AU 2010 Centennial 84144- All White with 1 pink and 1 gold band
AU 2010 Centennial 84143- Lavender bird with 1 green and 1 gold band 

They were lost in NH. They could travel to boardering states. Might have been caught by a hawk or are simply lost. Any help would be great.


----------



## Pixy (Mar 29, 2005)

please email me at [email protected]


----------



## Garye (Feb 20, 2005)

Don't know if this would be yours or not, but there's been a pigeon with a yellow band hanging around the ferals that I go visit every day. I haven't been able to get close to it enough to read the numbers. It seems like every day I come across a homer or racer in my feral flock in Massachusetts.


----------



## Pixy (Mar 29, 2005)

Hmm sounds like a 2009 if it is yellow and not gold. All of my birds have two bands, a year band and another color.


----------



## found_one (Feb 22, 2011)

Pixy said:


> AU 2010 Centennial 84144- All White with 1 pink and 1 gold band
> AU 2010 Centennial 84143- Lavender bird with 1 green and 1 gold band
> 
> They were lost in NH. They could travel to boardering states. Might have been caught by a hawk or are simply lost. Any help would be great.
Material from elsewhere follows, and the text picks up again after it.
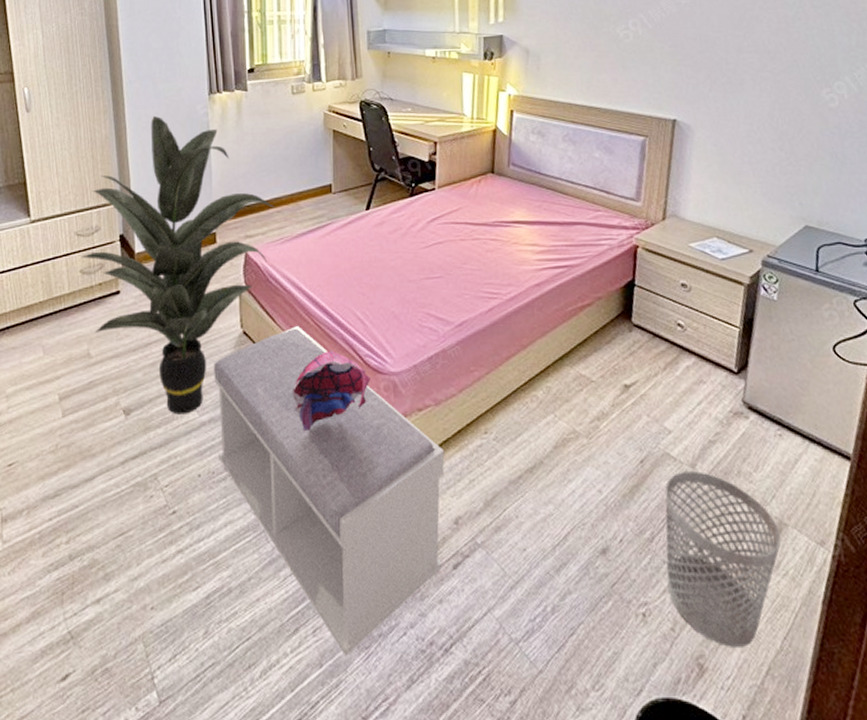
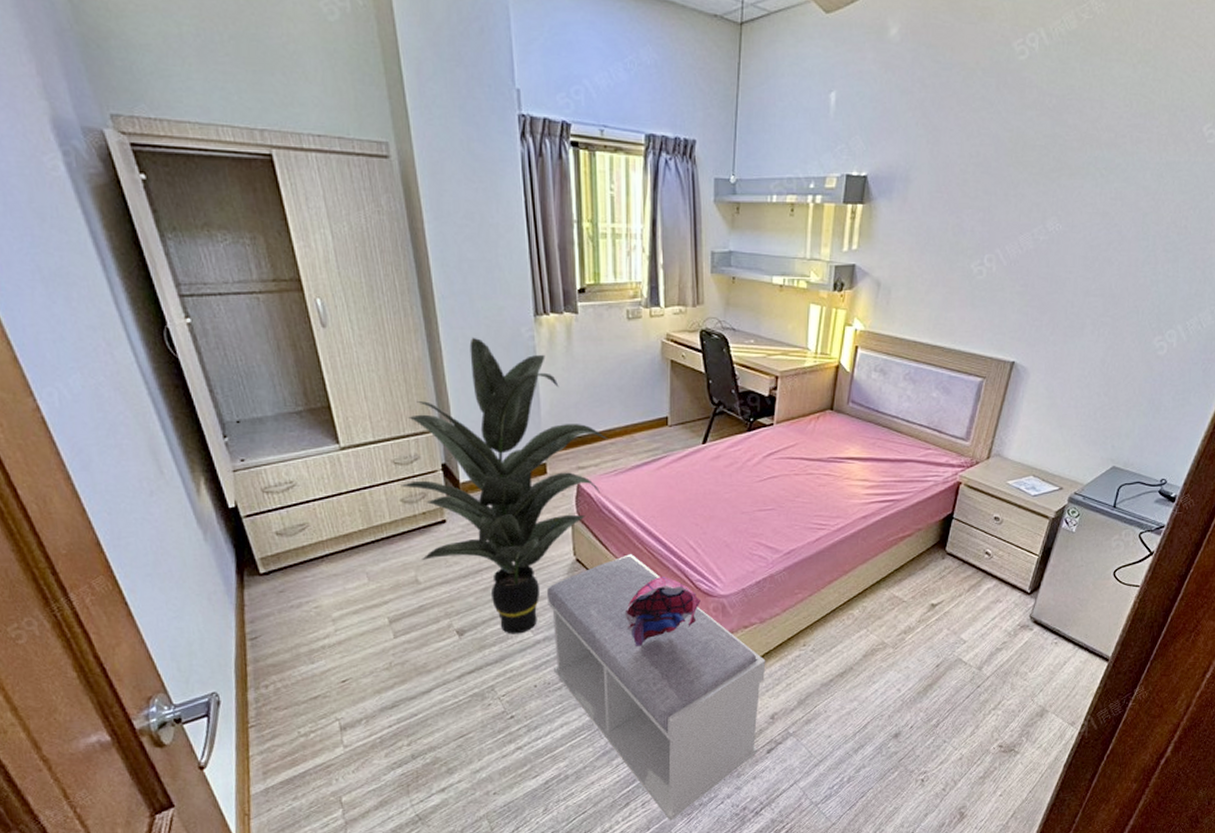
wastebasket: present [665,471,781,647] -> none [945,672,1042,800]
Pixy, I believe I may have seen your white pigeon today! It had a gold band on it's right leg, with AU 2010 on the first line of text and CENTENNIAL on the second line of text. I can email you a hi-res picture (3.0 MB) if you wish. What a beautiful bird!


----------



## Msfreebird (Sep 23, 2007)

found_one said:


> Pixy, I believe I may have seen your white pigeon today! It had a gold band on it's right leg, with AU 2010 on the first line of text and CENTENNIAL on the second line of text. I can email you a hi-res picture (3.0 MB) if you wish. What a beautiful bird!


Doesn't look like Pixie has been on for a couple of weeks. I would try emailing her at the address listed above


----------



## spirit wings (Mar 29, 2008)

the thread was started june 2010... wonder if it is the same bird?... would'nt that be something.. hope it is...


----------



## RodSD (Oct 24, 2008)

That would be awesome.


----------



## Trogoe (Apr 19, 2011)

*Found Pigeon*

I found a yellow banded Pigeon today in woodland Hills CA. Has flight feathers cut, can anyone help me? I know how to care for him but want to get him home.
Thanks


----------



## Trogoe (Apr 19, 2011)

Band number is 20963


----------